The revisionist history of James Hoffa's successful candidacy for the presidency of the Teamsters is already being written. Hoffa campaigned under the slogan "Restore Teamsters Power," a not-so-subtle reminder of the days when his father made the union into the most-feared--for more reasons than one--labor organization in the country. But in his appearance on Meet the Press Sunday, Hoffa dismissed the idea that his victory was evidence of a desire to recapture faded glory. "It's 1998," he said. "People want to start over."

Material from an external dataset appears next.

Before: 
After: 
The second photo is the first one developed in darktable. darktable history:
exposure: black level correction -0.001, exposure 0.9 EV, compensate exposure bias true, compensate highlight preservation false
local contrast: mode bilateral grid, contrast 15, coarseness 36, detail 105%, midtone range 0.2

People may want to start over, but Hoffa's victory suggests that a significant chunk of the Teamsters do not. Although the New York Times today cited "many experts" who see Hoffa potentially giving the labor movement "a much-needed shot in the arm," exactly what that shot would be remains completely cloudy, since Hoffa's campaign was, as I've suggested here before, devoid of substance. "Teamsters Power" sounds nice, but the real question is who are the teamsters who will exercise that power?

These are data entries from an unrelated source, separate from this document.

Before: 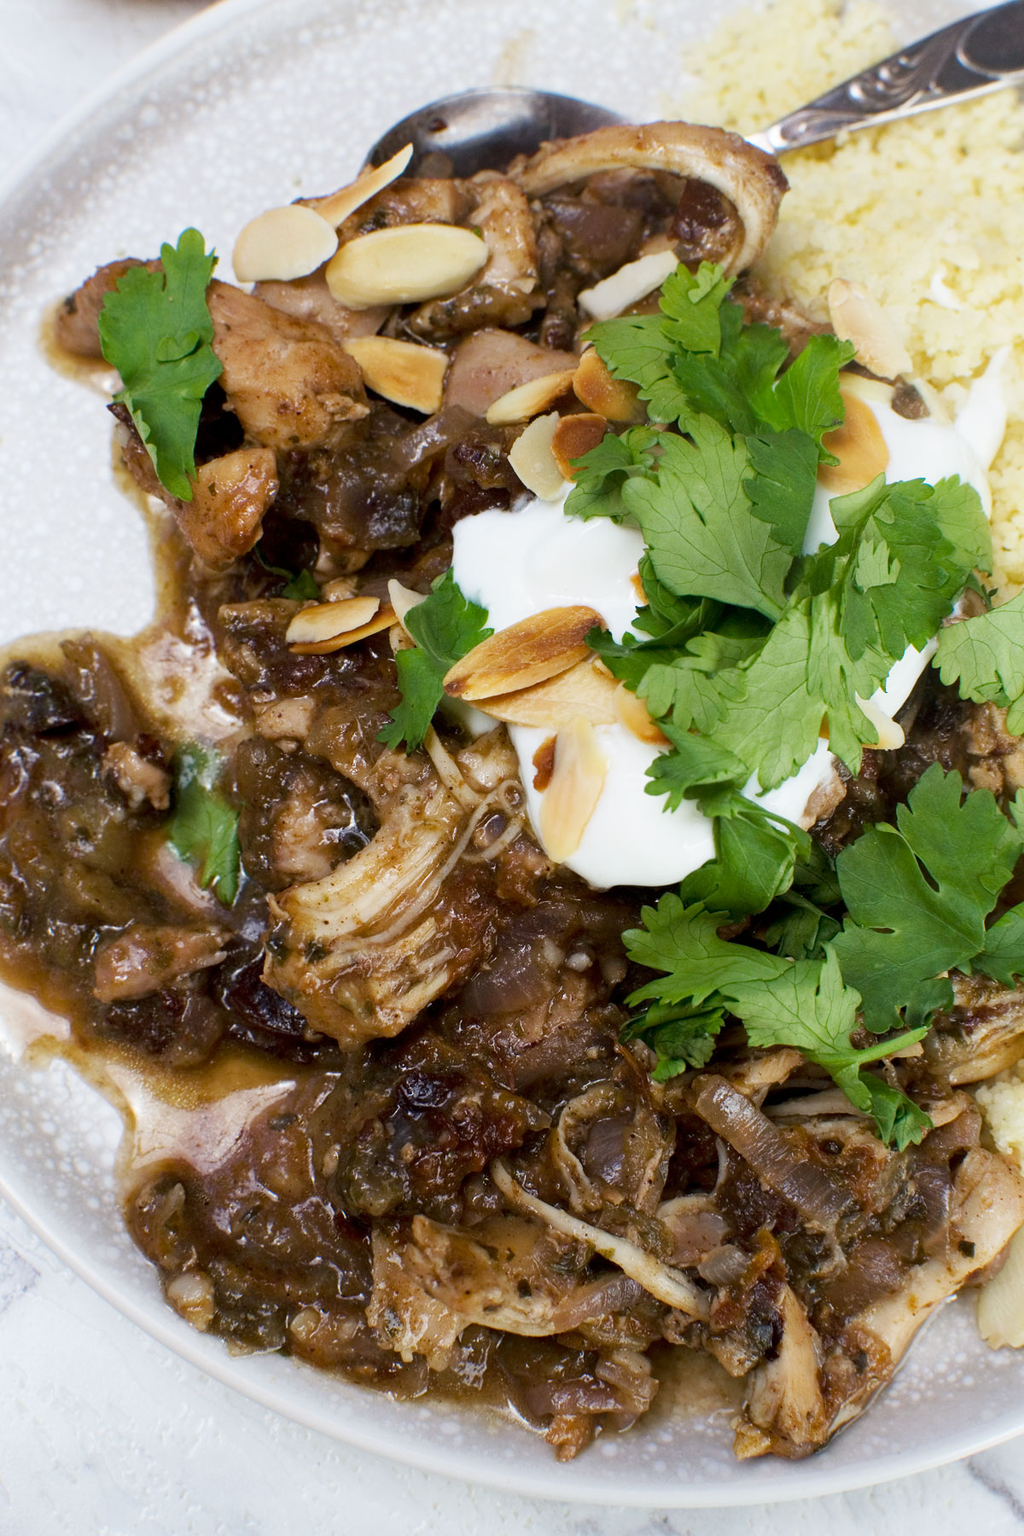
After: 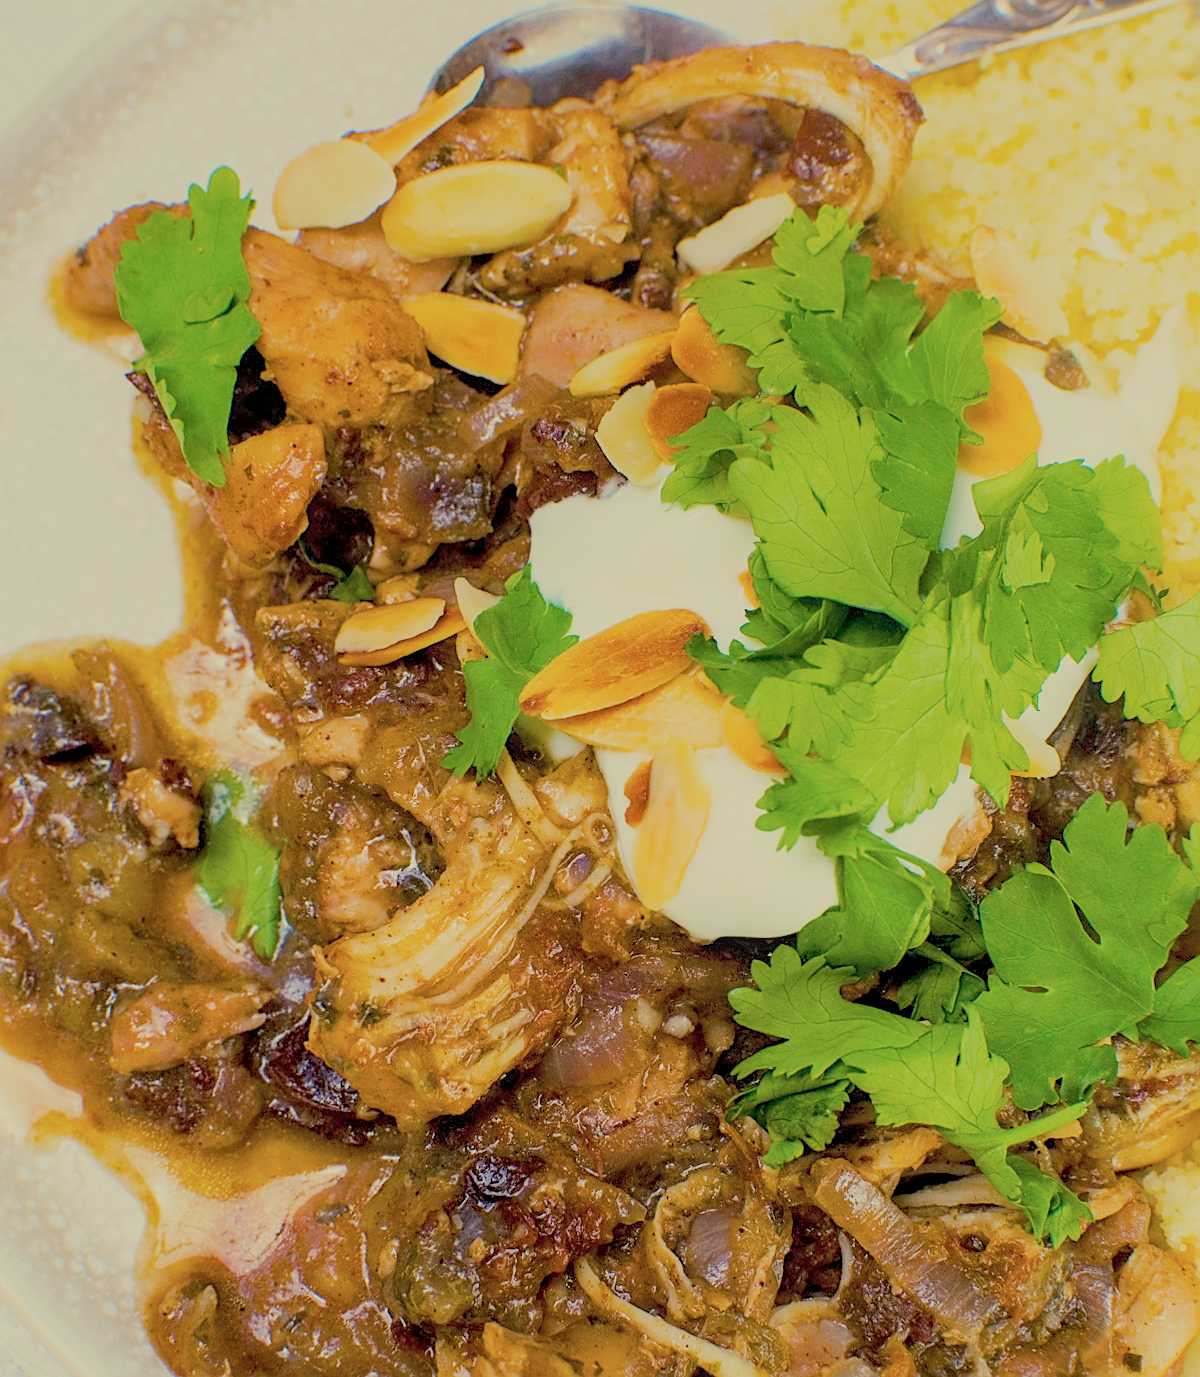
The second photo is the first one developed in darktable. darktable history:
sharpen: amount 0.601
contrast brightness saturation: contrast 0.143, brightness 0.21
local contrast: on, module defaults
color balance rgb: highlights gain › chroma 8.045%, highlights gain › hue 85.09°, linear chroma grading › global chroma 8.343%, perceptual saturation grading › global saturation 41.752%, perceptual brilliance grading › global brilliance 9.192%, contrast -29.911%
filmic rgb: black relative exposure -8.03 EV, white relative exposure 8.06 EV, hardness 2.44, latitude 9.25%, contrast 0.733, highlights saturation mix 8.66%, shadows ↔ highlights balance 1.4%
crop: top 5.657%, bottom 17.84%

Of course, since the Teamsters completed their two major bargaining drives--one with UPS, and one with the country's major trucking firms--in the last year and a half, Hoffa will have the luxury of not having to answer that question for a while yet. But then "Teamsters Power" was never really about getting better contracts through genuine militancy. It's always been about Hoffa consolidating power on the national level and, more troublingly, about his adherents re-assuming power in local unions.
The irony of Hoffa's victory, after all, is that although it represents a rejection of grassroots unionism and a return to a top-down model of leadership, it will also mean greater autonomy for local unions. That may seem to be a contradiction in terms. But over the last few years the Teamsters became a union where even as the international became more powerful, so did individual members. That's because a more powerful international meant restraints on the power of the many undemocratic locals that dot the Teamsters landscape.
In that sense, Hoffa was sort of the equivalent of a states'-rights candidate, since he promised to return power to the locals (or, to be more accurate, to the leaders of the locals). The reason power was taken away from the locals, of course, was that they were often corrupt, undemocratic, and in some cases allied with the Mob. But what's a little corruption between friends?
The really painful thing to contemplate here is the damage that former president Ron Carey has inflicted on this union. The fact that he ascended to power on a reform platform, cleaned up the union, won the UPS strike, and then resorted to backroom dealings to retain power only confirmed for many their doubts about the labor movement. Tom Leedham, who ran a courageous race against Hoffa and did better than he might have (especially when you consider that he was outspent four-to-one and had almost no name recognition), has helped restore credibility to the Teamsters' reformist wing. But only if that wing remains committed to internal democracy and continues to build support for real reform over the next three years will Hoffa face any real challenge to his power in the future.